Document excerpt:
_ _ _ _
In block 310, HLS compiler back-end 110 is capable of querying the full-case timing library using the address bit width and the input data width as query parameters. In block 312, HLS compiler back-end 110 is capable of receiving a response from the full-case timing library. In one or more embodiments, the full-case timing library contains timing information for a limited number of cases. For some queries, given the parameters specified, the full-case library may not include timing information and return a null value or other indication that the library lacks the requested timing information. Accordingly, the response received from the full-case timing library may specify timing information or indicate that no timing information exists in the full-case timing library that meets or corresponds to the query parameters specified. The timing information may include delay and latency values. For purposes of illustration, the delay of the timing information received from the full-case timing library is referred to as Delay B. In the case where the response indicates that the full-case timing library includes no timing information for the specified query parameters, HLS compiler back-end 110 is capable of assigning “inf” to Delay B representing a large or infinite delay value.

In block 314, method 300 has traversed a path in which both the variable timing library and the full-case timing library have been queried as the sparsemux node has non-linear labels. Accordingly, in block 314, HLS compiler back-end 110 is capable of selecting the timing information from either the variable timing library or the full case timing library having the smallest or minimum delay. HLS compiler back-end 110 is capable of comparing Delay A with Delay B and selecting the set of timing information corresponding to lower delay value of between Delay A and Delay B.
_ _ _ _
List of tasks:
1. Translate this sentence from the timing library passage into Spanish: "The timing information may include delay and latency values."
2. In the records, from the first line through the line containing "family: Anthomyiidae", inclusive, rename "phylum" to "division". Return only those lines, leaving everything else in them unchanged.
The text and the records below it were taken from unrelated sources.
_ _ _ _
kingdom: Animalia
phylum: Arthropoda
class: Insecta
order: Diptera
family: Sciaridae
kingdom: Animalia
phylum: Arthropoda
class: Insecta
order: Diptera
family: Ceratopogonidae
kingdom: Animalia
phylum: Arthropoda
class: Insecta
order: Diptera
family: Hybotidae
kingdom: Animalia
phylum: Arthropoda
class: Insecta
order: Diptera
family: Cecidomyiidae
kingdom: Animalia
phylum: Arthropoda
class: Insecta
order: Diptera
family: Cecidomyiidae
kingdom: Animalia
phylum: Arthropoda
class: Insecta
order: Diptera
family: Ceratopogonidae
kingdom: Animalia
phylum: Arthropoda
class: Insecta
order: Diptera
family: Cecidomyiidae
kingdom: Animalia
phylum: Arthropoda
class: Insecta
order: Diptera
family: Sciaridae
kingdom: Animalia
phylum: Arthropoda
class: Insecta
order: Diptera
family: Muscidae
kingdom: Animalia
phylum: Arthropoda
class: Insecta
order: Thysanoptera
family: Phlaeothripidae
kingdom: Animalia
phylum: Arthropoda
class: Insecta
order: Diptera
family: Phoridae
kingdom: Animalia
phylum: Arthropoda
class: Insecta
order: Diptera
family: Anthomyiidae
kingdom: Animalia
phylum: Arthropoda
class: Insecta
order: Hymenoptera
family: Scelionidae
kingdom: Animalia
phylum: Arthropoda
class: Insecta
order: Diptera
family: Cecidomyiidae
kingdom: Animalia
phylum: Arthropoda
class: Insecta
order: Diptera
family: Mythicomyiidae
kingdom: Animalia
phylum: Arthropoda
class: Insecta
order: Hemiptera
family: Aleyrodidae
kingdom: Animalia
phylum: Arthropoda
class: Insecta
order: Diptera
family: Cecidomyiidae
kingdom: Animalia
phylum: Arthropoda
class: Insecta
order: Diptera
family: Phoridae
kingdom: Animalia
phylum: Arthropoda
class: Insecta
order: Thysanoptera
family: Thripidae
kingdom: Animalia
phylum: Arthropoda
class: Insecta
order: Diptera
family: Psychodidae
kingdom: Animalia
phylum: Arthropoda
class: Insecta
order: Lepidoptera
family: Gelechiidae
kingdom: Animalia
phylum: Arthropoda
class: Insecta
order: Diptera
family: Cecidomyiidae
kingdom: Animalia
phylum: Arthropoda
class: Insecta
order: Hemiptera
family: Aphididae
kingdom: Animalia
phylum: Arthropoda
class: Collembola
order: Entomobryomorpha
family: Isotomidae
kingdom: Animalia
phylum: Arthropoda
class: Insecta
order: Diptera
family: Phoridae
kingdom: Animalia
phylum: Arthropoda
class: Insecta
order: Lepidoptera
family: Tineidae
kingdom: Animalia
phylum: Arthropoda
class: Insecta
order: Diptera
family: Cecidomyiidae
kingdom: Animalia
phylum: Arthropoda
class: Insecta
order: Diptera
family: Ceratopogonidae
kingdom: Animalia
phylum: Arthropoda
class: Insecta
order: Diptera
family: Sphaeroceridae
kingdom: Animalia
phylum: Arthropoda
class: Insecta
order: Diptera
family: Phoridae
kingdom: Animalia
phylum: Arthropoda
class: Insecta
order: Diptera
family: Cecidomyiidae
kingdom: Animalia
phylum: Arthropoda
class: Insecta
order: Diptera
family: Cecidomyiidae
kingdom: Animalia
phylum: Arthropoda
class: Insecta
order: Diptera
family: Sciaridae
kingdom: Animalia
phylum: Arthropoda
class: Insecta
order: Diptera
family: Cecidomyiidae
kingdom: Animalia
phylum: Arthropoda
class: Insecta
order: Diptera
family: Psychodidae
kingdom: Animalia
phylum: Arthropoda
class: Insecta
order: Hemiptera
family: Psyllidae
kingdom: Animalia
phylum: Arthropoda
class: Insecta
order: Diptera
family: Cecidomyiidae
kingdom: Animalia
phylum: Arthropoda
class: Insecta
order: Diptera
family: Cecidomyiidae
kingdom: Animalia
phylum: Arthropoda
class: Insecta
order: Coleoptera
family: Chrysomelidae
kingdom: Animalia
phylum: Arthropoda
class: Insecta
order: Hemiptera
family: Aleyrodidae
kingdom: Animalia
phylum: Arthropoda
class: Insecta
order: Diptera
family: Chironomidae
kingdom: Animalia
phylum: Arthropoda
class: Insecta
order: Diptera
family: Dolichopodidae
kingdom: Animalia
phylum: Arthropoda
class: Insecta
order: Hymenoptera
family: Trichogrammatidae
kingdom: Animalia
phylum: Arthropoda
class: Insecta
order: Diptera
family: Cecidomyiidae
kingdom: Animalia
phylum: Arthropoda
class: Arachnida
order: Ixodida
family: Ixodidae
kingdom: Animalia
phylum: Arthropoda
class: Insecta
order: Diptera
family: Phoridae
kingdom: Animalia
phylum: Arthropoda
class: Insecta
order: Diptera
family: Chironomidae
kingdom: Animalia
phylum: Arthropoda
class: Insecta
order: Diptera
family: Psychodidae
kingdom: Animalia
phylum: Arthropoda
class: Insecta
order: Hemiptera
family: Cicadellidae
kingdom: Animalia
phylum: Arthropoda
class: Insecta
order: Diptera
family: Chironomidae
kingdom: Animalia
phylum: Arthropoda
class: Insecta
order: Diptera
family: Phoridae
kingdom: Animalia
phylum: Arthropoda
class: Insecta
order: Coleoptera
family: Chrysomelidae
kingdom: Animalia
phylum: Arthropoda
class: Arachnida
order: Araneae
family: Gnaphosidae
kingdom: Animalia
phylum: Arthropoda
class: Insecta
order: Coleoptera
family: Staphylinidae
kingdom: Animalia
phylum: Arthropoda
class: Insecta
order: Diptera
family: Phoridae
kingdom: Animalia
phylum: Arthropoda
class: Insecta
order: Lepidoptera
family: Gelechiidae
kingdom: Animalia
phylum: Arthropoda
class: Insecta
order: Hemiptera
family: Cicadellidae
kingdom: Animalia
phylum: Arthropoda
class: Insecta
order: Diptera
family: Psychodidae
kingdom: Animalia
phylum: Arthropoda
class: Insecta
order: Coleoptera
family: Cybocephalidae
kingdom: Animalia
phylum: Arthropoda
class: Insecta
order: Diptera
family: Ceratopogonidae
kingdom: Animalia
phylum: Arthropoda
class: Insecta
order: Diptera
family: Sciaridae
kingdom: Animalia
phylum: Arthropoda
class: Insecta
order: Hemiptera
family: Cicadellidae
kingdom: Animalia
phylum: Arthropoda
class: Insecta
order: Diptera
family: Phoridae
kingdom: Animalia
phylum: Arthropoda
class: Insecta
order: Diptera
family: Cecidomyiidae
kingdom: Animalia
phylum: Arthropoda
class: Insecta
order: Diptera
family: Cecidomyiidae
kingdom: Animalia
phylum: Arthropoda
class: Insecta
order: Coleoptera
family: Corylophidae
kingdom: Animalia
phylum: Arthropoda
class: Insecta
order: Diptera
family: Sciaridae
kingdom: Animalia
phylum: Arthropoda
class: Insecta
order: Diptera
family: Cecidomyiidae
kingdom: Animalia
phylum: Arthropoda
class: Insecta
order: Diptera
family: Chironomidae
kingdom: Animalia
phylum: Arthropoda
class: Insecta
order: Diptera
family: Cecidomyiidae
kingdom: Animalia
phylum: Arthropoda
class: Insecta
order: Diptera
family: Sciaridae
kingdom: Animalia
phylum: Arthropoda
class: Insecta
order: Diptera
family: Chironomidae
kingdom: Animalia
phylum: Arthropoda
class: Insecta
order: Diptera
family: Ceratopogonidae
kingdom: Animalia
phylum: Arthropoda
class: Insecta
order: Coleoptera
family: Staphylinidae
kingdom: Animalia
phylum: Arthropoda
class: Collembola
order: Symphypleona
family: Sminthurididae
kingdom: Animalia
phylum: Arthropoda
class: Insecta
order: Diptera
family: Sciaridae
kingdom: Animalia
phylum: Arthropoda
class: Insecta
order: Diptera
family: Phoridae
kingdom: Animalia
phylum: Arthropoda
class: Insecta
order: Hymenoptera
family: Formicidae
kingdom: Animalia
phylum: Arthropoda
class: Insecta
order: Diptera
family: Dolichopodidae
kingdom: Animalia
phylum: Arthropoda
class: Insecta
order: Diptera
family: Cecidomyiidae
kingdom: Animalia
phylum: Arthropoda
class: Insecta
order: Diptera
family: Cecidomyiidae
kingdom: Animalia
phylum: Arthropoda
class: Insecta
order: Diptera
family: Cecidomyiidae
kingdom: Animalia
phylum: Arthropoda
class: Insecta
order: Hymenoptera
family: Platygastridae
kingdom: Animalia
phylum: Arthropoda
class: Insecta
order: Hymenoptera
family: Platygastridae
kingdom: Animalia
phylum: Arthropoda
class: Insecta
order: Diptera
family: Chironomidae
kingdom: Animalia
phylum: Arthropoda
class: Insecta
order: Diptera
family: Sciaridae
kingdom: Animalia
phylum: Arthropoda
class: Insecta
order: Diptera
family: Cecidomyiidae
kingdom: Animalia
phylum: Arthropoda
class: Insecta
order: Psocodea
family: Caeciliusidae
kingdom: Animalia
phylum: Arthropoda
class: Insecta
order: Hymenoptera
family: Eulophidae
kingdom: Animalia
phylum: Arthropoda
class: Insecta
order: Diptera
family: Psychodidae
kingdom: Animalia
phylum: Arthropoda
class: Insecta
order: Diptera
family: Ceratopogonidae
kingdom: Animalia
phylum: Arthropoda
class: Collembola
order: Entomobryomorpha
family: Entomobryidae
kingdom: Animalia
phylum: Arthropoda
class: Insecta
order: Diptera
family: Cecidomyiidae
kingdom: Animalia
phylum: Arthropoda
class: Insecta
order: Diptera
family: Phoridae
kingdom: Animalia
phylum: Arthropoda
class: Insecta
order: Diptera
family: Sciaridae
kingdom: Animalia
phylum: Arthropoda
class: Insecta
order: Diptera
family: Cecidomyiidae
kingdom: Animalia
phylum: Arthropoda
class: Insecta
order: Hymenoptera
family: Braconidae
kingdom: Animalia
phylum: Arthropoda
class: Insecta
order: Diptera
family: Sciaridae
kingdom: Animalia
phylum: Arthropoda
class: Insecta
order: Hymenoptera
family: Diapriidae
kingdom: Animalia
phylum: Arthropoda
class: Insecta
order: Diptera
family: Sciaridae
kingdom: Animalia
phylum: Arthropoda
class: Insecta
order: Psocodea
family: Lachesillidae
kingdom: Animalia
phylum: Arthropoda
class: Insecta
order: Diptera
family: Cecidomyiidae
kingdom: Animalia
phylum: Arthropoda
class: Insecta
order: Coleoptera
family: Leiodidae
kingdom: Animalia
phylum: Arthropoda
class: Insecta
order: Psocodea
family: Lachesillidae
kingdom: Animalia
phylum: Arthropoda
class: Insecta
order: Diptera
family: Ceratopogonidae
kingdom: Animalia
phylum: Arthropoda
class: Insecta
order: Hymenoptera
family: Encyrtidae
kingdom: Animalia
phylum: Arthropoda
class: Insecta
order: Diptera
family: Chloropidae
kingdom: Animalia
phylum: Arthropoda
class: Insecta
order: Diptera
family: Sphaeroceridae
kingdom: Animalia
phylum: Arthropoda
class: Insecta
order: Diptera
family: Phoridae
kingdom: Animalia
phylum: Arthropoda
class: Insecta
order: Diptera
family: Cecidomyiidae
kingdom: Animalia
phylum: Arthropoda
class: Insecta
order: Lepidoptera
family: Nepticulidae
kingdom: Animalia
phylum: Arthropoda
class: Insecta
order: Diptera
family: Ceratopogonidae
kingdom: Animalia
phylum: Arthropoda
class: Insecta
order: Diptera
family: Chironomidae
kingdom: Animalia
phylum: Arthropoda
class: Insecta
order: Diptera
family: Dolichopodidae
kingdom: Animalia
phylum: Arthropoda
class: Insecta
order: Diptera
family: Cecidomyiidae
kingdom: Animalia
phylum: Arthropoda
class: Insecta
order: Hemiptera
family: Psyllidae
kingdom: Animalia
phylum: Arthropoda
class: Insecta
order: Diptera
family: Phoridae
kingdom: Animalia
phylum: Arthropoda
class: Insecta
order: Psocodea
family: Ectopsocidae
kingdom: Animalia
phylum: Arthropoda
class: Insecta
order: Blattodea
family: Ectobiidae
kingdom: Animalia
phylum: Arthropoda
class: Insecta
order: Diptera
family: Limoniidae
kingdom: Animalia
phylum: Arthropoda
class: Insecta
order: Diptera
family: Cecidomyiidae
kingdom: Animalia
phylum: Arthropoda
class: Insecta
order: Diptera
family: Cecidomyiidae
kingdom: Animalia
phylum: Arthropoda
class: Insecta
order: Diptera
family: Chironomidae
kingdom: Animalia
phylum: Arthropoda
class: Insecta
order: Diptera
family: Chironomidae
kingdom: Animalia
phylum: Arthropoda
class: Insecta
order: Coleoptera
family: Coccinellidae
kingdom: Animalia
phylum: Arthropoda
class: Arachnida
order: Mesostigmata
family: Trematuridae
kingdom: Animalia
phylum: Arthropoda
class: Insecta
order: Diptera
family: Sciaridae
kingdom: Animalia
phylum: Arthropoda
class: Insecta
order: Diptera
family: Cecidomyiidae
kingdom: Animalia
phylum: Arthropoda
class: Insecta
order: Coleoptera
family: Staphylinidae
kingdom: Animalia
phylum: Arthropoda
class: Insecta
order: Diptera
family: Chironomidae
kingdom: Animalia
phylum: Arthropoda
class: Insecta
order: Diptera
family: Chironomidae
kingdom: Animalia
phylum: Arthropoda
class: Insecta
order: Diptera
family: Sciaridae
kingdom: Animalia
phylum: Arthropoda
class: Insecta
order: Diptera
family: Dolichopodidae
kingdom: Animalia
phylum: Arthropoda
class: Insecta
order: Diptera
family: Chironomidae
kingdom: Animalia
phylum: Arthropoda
_ _ _ _
Answers to the problems:
1. La información de temporización puede incluir valores de retardo y latencia.

2.
kingdom: Animalia
division: Arthropoda
class: Insecta
order: Diptera
family: Sciaridae
kingdom: Animalia
division: Arthropoda
class: Insecta
order: Diptera
family: Ceratopogonidae
kingdom: Animalia
division: Arthropoda
class: Insecta
order: Diptera
family: Hybotidae
kingdom: Animalia
division: Arthropoda
class: Insecta
order: Diptera
family: Cecidomyiidae
kingdom: Animalia
division: Arthropoda
class: Insecta
order: Diptera
family: Cecidomyiidae
kingdom: Animalia
division: Arthropoda
class: Insecta
order: Diptera
family: Ceratopogonidae
kingdom: Animalia
division: Arthropoda
class: Insecta
order: Diptera
family: Cecidomyiidae
kingdom: Animalia
division: Arthropoda
class: Insecta
order: Diptera
family: Sciaridae
kingdom: Animalia
division: Arthropoda
class: Insecta
order: Diptera
family: Muscidae
kingdom: Animalia
division: Arthropoda
class: Insecta
order: Thysanoptera
family: Phlaeothripidae
kingdom: Animalia
division: Arthropoda
class: Insecta
order: Diptera
family: Phoridae
kingdom: Animalia
division: Arthropoda
class: Insecta
order: Diptera
family: Anthomyiidae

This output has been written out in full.